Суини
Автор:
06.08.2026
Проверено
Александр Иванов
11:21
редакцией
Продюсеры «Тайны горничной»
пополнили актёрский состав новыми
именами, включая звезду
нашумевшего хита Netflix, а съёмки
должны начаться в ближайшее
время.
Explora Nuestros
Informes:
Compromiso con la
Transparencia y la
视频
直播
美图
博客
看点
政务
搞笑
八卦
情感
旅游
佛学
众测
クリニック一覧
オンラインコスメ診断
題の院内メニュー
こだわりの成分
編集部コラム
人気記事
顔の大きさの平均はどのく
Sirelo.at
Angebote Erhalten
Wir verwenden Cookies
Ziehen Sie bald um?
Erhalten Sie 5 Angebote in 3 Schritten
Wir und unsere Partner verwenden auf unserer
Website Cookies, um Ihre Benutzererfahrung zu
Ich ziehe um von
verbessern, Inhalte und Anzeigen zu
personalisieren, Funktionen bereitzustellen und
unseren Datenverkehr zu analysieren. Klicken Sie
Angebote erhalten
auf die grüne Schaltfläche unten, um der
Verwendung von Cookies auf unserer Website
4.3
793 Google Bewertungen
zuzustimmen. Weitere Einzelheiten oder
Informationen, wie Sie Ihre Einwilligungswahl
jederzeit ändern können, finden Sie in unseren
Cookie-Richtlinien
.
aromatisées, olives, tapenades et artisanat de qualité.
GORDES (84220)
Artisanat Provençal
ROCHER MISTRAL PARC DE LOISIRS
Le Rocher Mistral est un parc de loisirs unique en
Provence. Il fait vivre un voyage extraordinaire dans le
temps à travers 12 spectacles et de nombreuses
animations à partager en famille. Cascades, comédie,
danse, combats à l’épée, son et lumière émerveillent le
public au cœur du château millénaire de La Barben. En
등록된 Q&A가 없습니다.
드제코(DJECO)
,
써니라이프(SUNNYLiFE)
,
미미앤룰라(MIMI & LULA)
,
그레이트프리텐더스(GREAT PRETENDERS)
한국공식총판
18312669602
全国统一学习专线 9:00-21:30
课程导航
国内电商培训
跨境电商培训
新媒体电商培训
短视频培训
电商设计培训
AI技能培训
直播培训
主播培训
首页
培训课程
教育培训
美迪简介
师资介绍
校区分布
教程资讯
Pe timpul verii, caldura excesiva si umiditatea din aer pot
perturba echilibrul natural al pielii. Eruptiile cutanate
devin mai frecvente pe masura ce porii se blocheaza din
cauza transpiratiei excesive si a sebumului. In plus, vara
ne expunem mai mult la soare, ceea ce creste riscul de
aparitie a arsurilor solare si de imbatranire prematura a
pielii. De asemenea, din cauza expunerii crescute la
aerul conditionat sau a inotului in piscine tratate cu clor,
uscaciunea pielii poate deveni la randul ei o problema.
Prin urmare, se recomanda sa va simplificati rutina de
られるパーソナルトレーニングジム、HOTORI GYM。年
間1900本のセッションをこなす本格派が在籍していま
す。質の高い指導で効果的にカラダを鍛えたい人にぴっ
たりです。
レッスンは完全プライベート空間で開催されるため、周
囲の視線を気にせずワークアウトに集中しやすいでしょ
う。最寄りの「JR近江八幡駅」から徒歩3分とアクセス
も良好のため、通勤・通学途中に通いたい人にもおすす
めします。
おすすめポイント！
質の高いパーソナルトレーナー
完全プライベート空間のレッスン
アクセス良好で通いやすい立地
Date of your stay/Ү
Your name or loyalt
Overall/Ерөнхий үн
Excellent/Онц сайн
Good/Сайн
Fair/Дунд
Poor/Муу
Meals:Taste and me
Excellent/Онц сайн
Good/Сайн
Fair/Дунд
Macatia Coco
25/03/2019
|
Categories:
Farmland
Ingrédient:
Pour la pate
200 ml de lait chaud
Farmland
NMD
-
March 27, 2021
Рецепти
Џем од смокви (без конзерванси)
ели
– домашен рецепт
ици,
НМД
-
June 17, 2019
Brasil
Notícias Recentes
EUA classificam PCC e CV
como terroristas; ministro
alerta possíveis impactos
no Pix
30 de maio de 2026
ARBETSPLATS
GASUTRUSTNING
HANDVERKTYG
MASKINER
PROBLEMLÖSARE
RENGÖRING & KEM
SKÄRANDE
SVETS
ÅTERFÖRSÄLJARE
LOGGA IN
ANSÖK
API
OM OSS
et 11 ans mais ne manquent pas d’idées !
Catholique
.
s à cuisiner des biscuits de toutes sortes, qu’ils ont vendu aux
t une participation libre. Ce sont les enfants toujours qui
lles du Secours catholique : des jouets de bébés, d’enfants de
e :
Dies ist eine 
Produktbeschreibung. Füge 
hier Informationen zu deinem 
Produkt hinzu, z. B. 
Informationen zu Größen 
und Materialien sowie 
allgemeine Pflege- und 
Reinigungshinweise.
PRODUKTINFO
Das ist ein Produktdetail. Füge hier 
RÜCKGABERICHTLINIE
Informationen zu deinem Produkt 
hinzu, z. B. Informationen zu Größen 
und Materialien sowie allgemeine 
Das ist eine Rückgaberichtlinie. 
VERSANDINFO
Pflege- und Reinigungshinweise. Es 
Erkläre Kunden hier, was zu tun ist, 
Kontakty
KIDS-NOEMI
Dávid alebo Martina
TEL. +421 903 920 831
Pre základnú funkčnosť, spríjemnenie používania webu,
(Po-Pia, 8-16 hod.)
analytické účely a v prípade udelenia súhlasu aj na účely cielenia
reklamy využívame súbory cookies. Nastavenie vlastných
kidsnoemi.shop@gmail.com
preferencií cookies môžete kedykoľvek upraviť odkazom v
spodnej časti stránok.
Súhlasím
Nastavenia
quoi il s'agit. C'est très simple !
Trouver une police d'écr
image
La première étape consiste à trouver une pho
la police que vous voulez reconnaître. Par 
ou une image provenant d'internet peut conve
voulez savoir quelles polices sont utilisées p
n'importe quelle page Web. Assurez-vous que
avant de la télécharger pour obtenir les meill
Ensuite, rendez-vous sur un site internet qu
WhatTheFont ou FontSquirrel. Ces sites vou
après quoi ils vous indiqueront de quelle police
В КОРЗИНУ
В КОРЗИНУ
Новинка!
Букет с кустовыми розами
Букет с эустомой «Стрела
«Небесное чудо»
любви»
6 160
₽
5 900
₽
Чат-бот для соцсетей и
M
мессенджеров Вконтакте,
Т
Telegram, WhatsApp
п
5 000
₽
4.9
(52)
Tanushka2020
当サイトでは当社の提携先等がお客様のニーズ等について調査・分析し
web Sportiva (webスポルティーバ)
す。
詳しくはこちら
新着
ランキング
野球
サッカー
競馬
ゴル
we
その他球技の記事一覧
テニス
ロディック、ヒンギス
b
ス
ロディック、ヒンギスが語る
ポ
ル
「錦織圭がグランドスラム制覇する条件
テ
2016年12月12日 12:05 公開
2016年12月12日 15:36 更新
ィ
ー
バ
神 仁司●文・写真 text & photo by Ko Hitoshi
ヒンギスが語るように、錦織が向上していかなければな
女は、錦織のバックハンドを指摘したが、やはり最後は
----
Copy the listing word for word, leaving nothing out.

**EXPECTED ANSWER:**
Суини
Автор:
06.08.2026
Проверено
Александр Иванов
11:21
редакцией
Продюсеры «Тайны горничной»
пополнили актёрский состав новыми
именами, включая звезду
нашумевшего хита Netflix, а съёмки
должны начаться в ближайшее
время.
Explora Nuestros
Informes:
Compromiso con la
Transparencia y la
视频
直播
美图
博客
看点
政务
搞笑
八卦
情感
旅游
佛学
众测
クリニック一覧
オンラインコスメ診断
題の院内メニュー
こだわりの成分
編集部コラム
人気記事
顔の大きさの平均はどのく
Sirelo.at
Angebote Erhalten
Wir verwenden Cookies
Ziehen Sie bald um?
Erhalten Sie 5 Angebote in 3 Schritten
Wir und unsere Partner verwenden auf unserer
Website Cookies, um Ihre Benutzererfahrung zu
Ich ziehe um von
verbessern, Inhalte und Anzeigen zu
personalisieren, Funktionen bereitzustellen und
unseren Datenverkehr zu analysieren. Klicken Sie
Angebote erhalten
auf die grüne Schaltfläche unten, um der
Verwendung von Cookies auf unserer Website
4.3
793 Google Bewertungen
zuzustimmen. Weitere Einzelheiten oder
Informationen, wie Sie Ihre Einwilligungswahl
jederzeit ändern können, finden Sie in unseren
Cookie-Richtlinien
.
aromatisées, olives, tapenades et artisanat de qualité.
GORDES (84220)
Artisanat Provençal
ROCHER MISTRAL PARC DE LOISIRS
Le Rocher Mistral est un parc de loisirs unique en
Provence. Il fait vivre un voyage extraordinaire dans le
temps à travers 12 spectacles et de nombreuses
animations à partager en famille. Cascades, comédie,
danse, combats à l’épée, son et lumière émerveillent le
public au cœur du château millénaire de La Barben. En
등록된 Q&A가 없습니다.
드제코(DJECO)
,
써니라이프(SUNNYLiFE)
,
미미앤룰라(MIMI & LULA)
,
그레이트프리텐더스(GREAT PRETENDERS)
한국공식총판
18312669602
全国统一学习专线 9:00-21:30
课程导航
国内电商培训
跨境电商培训
新媒体电商培训
短视频培训
电商设计培训
AI技能培训
直播培训
主播培训
首页
培训课程
教育培训
美迪简介
师资介绍
校区分布
教程资讯
Pe timpul verii, caldura excesiva si umiditatea din aer pot
perturba echilibrul natural al pielii. Eruptiile cutanate
devin mai frecvente pe masura ce porii se blocheaza din
cauza transpiratiei excesive si a sebumului. In plus, vara
ne expunem mai mult la soare, ceea ce creste riscul de
aparitie a arsurilor solare si de imbatranire prematura a
pielii. De asemenea, din cauza expunerii crescute la
aerul conditionat sau a inotului in piscine tratate cu clor,
uscaciunea pielii poate deveni la randul ei o problema.
Prin urmare, se recomanda sa va simplificati rutina de
られるパーソナルトレーニングジム、HOTORI GYM。年
間1900本のセッションをこなす本格派が在籍していま
す。質の高い指導で効果的にカラダを鍛えたい人にぴっ
たりです。
レッスンは完全プライベート空間で開催されるため、周
囲の視線を気にせずワークアウトに集中しやすいでしょ
う。最寄りの「JR近江八幡駅」から徒歩3分とアクセス
も良好のため、通勤・通学途中に通いたい人にもおすす
めします。
おすすめポイント！
質の高いパーソナルトレーナー
完全プライベート空間のレッスン
アクセス良好で通いやすい立地
Date of your stay/Ү
Your name or loyalt
Overall/Ерөнхий үн
Excellent/Онц сайн
Good/Сайн
Fair/Дунд
Poor/Муу
Meals:Taste and me
Excellent/Онц сайн
Good/Сайн
Fair/Дунд
Macatia Coco
25/03/2019
|
Categories:
Farmland
Ingrédient:
Pour la pate
200 ml de lait chaud
Farmland
NMD
-
March 27, 2021
Рецепти
Џем од смокви (без конзерванси)
ели
– домашен рецепт
ици,
НМД
-
June 17, 2019
Brasil
Notícias Recentes
EUA classificam PCC e CV
como terroristas; ministro
alerta possíveis impactos
no Pix
30 de maio de 2026
ARBETSPLATS
GASUTRUSTNING
HANDVERKTYG
MASKINER
PROBLEMLÖSARE
RENGÖRING & KEM
SKÄRANDE
SVETS
ÅTERFÖRSÄLJARE
LOGGA IN
ANSÖK
API
OM OSS
et 11 ans mais ne manquent pas d’idées !
Catholique
.
s à cuisiner des biscuits de toutes sortes, qu’ils ont vendu aux
t une participation libre. Ce sont les enfants toujours qui
lles du Secours catholique : des jouets de bébés, d’enfants de
e :
Dies ist eine 
Produktbeschreibung. Füge 
hier Informationen zu deinem 
Produkt hinzu, z. B. 
Informationen zu Größen 
und Materialien sowie 
allgemeine Pflege- und 
Reinigungshinweise.
PRODUKTINFO
Das ist ein Produktdetail. Füge hier 
RÜCKGABERICHTLINIE
Informationen zu deinem Produkt 
hinzu, z. B. Informationen zu Größen 
und Materialien sowie allgemeine 
Das ist eine Rückgaberichtlinie. 
VERSANDINFO
Pflege- und Reinigungshinweise. Es 
Erkläre Kunden hier, was zu tun ist, 
Kontakty
KIDS-NOEMI
Dávid alebo Martina
TEL. +421 903 920 831
Pre základnú funkčnosť, spríjemnenie používania webu,
(Po-Pia, 8-16 hod.)
analytické účely a v prípade udelenia súhlasu aj na účely cielenia
reklamy využívame súbory cookies. Nastavenie vlastných
kidsnoemi.shop@gmail.com
preferencií cookies môžete kedykoľvek upraviť odkazom v
spodnej časti stránok.
Súhlasím
Nastavenia
quoi il s'agit. C'est très simple !
Trouver une police d'écr
image
La première étape consiste à trouver une pho
la police que vous voulez reconnaître. Par 
ou une image provenant d'internet peut conve
voulez savoir quelles polices sont utilisées p
n'importe quelle page Web. Assurez-vous que
avant de la télécharger pour obtenir les meill
Ensuite, rendez-vous sur un site internet qu
WhatTheFont ou FontSquirrel. Ces sites vou
après quoi ils vous indiqueront de quelle police
В КОРЗИНУ
В КОРЗИНУ
Новинка!
Букет с кустовыми розами
Букет с эустомой «Стрела
«Небесное чудо»
любви»
6 160
₽
5 900
₽
Чат-бот для соцсетей и
M
мессенджеров Вконтакте,
Т
Telegram, WhatsApp
п
5 000
₽
4.9
(52)
Tanushka2020
当サイトでは当社の提携先等がお客様のニーズ等について調査・分析し
web Sportiva (webスポルティーバ)
す。
詳しくはこちら
新着
ランキング
野球
サッカー
競馬
ゴル
we
その他球技の記事一覧
テニス
ロディック、ヒンギス
b
ス
ロディック、ヒンギスが語る
ポ
ル
「錦織圭がグランドスラム制覇する条件
テ
2016年12月12日 12:05 公開
2016年12月12日 15:36 更新
ィ
ー
バ
神 仁司●文・写真 text & photo by Ko Hitoshi
ヒンギスが語るように、錦織が向上していかなければな
女は、錦織のバックハンドを指摘したが、やはり最後は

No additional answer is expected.